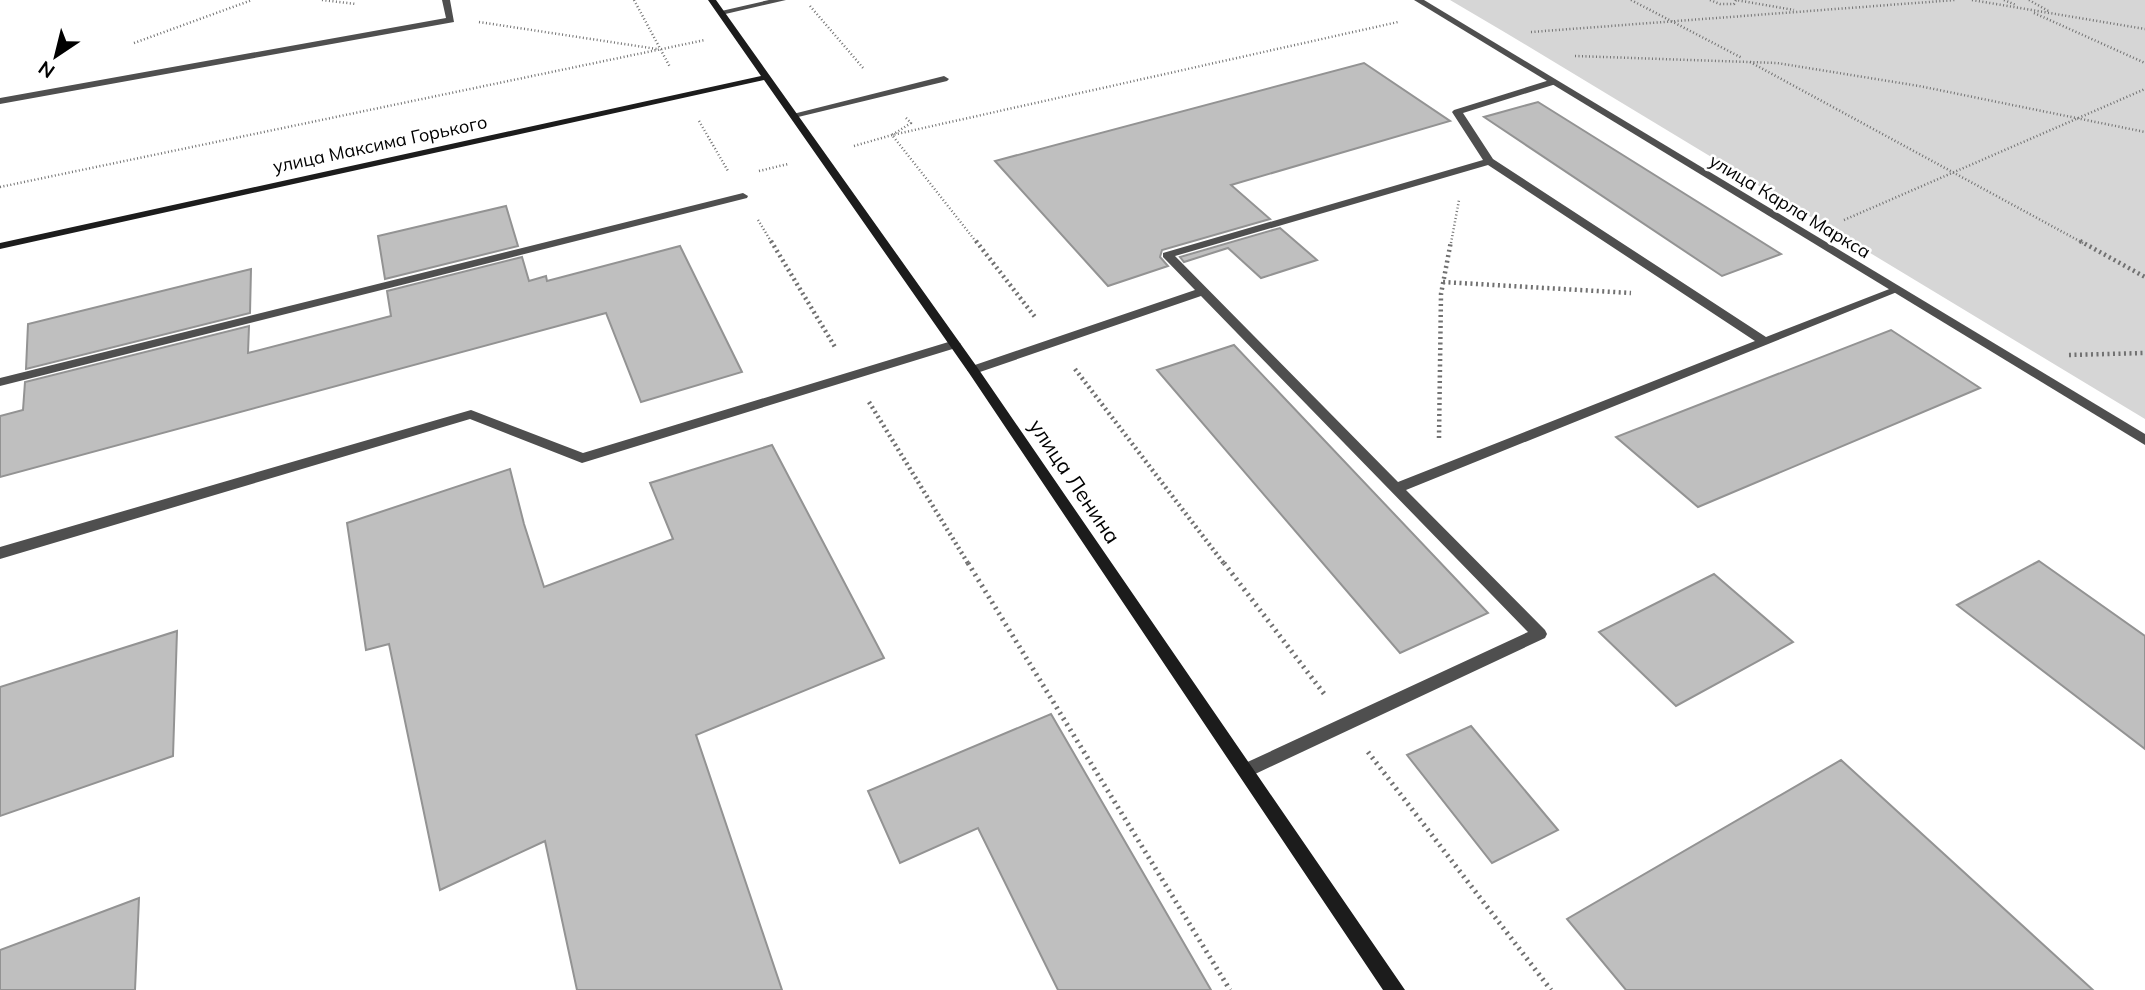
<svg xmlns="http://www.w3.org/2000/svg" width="2145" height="990" viewBox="0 0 2145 990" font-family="Mulish,sans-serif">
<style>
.green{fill:#d6d6d6}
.building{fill:#bfbfbf;stroke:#939393;stroke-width:2}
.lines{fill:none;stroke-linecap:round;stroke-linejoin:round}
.path-far2{stroke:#717171;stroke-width:2.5;stroke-dasharray:1 2.5;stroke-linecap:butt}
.path-far1{stroke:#717171;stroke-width:4.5;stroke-dasharray:2 3.5;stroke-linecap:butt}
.path{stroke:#717171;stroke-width:5;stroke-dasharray:2 4.5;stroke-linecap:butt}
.service{fill:#4f4f4f;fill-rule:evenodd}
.minor{fill:#4f4f4f;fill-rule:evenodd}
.secondary{fill:#1c1c1c;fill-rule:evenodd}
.labels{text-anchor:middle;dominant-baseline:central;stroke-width:5;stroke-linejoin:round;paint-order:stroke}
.far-street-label{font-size:18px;fill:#000;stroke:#fff}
.street-label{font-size:21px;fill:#000;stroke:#fff}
</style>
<rect width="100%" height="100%" fill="#fff"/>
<!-- green -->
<path class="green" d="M 1450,0 L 2145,0 L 2145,419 L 1506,33 Z"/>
<!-- building -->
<g class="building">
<path d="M 1364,63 L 1450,121 L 1231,185 L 1270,219 L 1162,250 L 1160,257 L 1168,266 L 1108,286 L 995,161 Z"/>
<path d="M 1538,102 L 1781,254 L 1722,276 L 1484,117 Z"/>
<path d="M 506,206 L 518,246 L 385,279 L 378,236 Z"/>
<path d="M 1280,228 L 1317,260 L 1261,278 L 1228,248 L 1184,262 L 1180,257 Z"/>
<path d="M 680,246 L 742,372 L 641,402 L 606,313 L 0,477 L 0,416 L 23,410 L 25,382 L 249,326 L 248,353 L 391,316 L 387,291 L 522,257 L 529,281 L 546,276 L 547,281 Z"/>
<path d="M 251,269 L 250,313 L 26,369 L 28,324 Z"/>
<path d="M 1891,330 L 1980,388 L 1698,507 L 1616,437 Z"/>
<path d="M 1234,345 L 1488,613 L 1400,653 L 1157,370 Z"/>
<path d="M 772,445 L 884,658 L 696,735 L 782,990 L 577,990 L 545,841 L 440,890 L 389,644 L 366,650 L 347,523 L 510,469 L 524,524 L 544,587 L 673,539 L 650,483 Z"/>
<path d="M 2039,561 L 2145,636 L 2145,749 L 1957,605 Z"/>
<path d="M 1714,574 L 1793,642 L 1676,706 L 1599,632 Z"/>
<path d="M 177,631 L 173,756 L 0,816 L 0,687 Z"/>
<path d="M 1051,714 L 1211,990 L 1058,990 L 978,828 L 900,863 L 868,791 Z"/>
<path d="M 1471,726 L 1558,830 L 1492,863 L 1407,755 Z"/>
<path d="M 1841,760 L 2093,990 L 1626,990 L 1567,919 Z"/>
<path d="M 139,898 L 135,990 L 0,990 L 0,950 Z"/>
</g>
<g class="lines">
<!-- path-far2 -->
<g class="path-far2">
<path d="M 322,0 L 356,4"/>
<path d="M 634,0 L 670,67"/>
<path d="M 1631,0 L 1742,58"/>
<path d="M 1710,0 L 1720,4 L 1734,4 L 1736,0 L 1794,10"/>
<path d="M 1972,0 L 2145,29"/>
<path d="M 2004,0 L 2016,5"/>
<path d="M 2029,0 L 2050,12"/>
<path d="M 810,6 L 864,69"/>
<path d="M 2034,13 L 2145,63"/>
<path d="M 479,22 L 657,49"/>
<path d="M 1531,32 L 1955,0"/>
<path d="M 134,43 L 252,0"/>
<path d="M 1575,56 L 1777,63 L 1919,86 L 2145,132"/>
<path d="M 1750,62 L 2083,243"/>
<path d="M 906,118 L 911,123 L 892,135 L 977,243"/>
<path d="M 699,121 L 728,171"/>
<path d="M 854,146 L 892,135 L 1398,22"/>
<path d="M 759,171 L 788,164"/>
<path d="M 0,187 L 705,40"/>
<path d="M 758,220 L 772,243"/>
<path d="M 1844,220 L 2145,89"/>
<path d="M 1451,243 L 1459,200"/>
</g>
<!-- path-far1 -->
<g class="path-far1">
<path d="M 771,241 L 835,347"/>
<path d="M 976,241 L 1035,317"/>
<path d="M 2080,241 L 2145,277"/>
<path d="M 1443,282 L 1631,293"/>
<path d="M 2069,355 L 2145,353"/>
<path d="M 1075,369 L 1225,565"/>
<path d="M 869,402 L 969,565"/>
<path d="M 1439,438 L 1441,294 L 1451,241"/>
</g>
<!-- path -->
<g class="path">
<path d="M 968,563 L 1230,990"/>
<path d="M 1224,563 L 1325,695"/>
<path d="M 1368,752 L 1551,990"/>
</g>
<!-- service -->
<g class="service">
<path d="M 442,0 L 450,0 L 454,22 L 0,104 L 0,98 L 446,18 Z"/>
<path d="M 769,0 L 786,0 L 721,15 L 717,12 Z"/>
<path d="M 944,76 L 949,79 L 947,81 L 794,118 L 789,115 Z"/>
<path d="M 1553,79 L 1558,82 L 1556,84 L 1463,113 L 1493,159 L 1766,337 L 1892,288 L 1896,286 L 1902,290 L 1406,490 L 1545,630 L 1547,634 L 1545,638 L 1253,775 L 1247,778 L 1241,775 L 1238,770 L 1241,765 L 1528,632 L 1201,296 L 977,373 L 973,374 L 967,370 L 969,367 L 1195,290 L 1163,257 L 1163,253 L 1483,160 L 1452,112 L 1454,110 ZM 1488,165 L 1755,341 L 1398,482 L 1175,256 Z"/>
<path d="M 743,193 L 748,196 L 747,198 L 0,386 L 0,378 Z"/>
<path d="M 955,340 L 961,344 L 959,347 L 582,463 L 470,419 L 0,559 L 0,547 L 471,410 L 583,453 Z"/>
</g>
<!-- minor -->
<path class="minor" d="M 1414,0 L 1424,0 L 2145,434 L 2145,445 Z"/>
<!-- secondary -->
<path class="secondary" d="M 708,0 L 716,0 L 977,367 L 1405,990 L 1383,990 L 969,373 L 764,80 L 0,249 L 0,243 L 761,76 Z"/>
</g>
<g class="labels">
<!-- far-street labels -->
<g class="far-street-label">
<text transform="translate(380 144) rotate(-12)">улица Максима Горького</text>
<text transform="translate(1790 206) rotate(31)">улица Карла Маркса</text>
</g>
<!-- street labels -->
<g class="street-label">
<text transform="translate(1075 481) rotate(56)">улица Ленина</text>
</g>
</g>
<!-- north arrow -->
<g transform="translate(56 56) rotate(215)" stroke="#ffffff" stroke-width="5" paint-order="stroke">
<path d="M0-5L12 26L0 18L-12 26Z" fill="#000000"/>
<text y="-10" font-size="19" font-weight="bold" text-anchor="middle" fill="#000000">N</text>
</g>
</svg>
--- --- ---
### [Instructions to follow]
Where in the records does the word "lines" appear? Copy each line that holds it.

### [Task response]
.lines{fill:none;stroke-linecap:round;stroke-linejoin:round}
<g class="lines">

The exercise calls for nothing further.